民に慕われ、臣下に慕われ、他の都市のエルフに慕われ、他種族にも慕われていたあの人たちは亡くなってしまった。
なのに、民に眉を顰められ、臣下に顔を歪められ、他の都市のエルフに嘲笑われ、多種族に侮られるサーシャは生き残っている。理不尽なことだと思う。そういえば、幼い頃に何度かお見合いした際、殆どの相手が不気味そうにサーシャを見てくる中、真っ直ぐに美しいと笑顔で誉めてくれた子が1人だけいた。牛人族の英雄の血脈だという、あのバランという少年は元気だろうかと思う。そんな事を考えながら森を歩き、襲ってくるエンジェル種を魔法で切り刻み、氷漬けにし、焼き尽くし、串刺しにし駆逐していく。
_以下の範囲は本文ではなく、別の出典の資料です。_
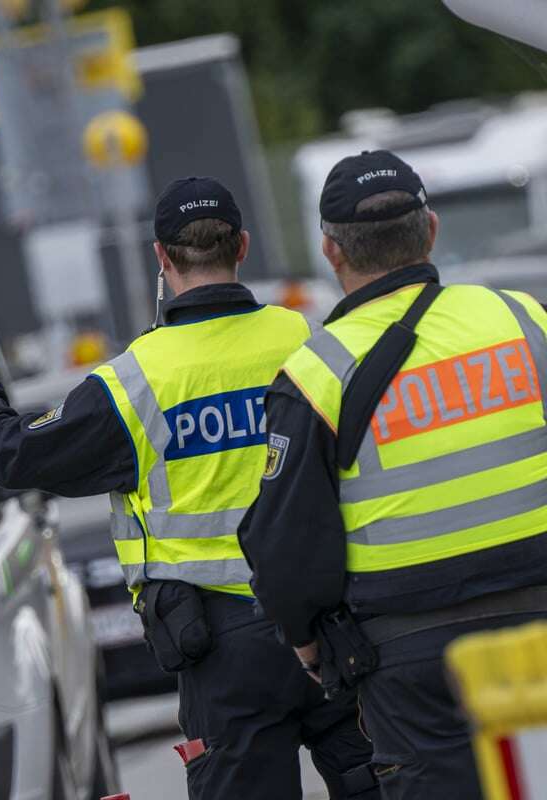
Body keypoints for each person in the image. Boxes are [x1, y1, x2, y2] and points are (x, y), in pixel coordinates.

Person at [0, 177, 377, 800]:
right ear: (242, 245)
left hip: (222, 652)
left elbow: (15, 456)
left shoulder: (135, 380)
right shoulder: (308, 341)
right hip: (332, 624)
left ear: (162, 258)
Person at [238, 150, 547, 798]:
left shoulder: (316, 374)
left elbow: (286, 543)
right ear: (430, 229)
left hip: (415, 658)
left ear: (331, 251)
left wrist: (308, 643)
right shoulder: (524, 320)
サーシャに出来ることはこれだけだ。襲ってくるエネミーを尽く殺し尽くすだけ。やはり、自分は殺戮人形であり、力尽きるその時までこのままなのだろう。体の奥底から無尽蔵に湧いてくる魔力と森に豊富にある魔力を使い、精密なからくりのようにサーシャは殺戮を続ける。
ここしばらく会っていない側仕えのミリアと、最後にゆっくりとお茶を飲みたかった。それだけがサーシャの心残りであった。
『殺戮人形姫サーシャ』
戦闘狂のエルフたちばかりが棲む温泉郷の王女。温泉郷の長い歴史の中で、歴代最強とまで讃えられる女王マリエールの唯一の子。人形のように美しく、人形のように表情を変えず、エネミーを殺し尽くす殺戮人形。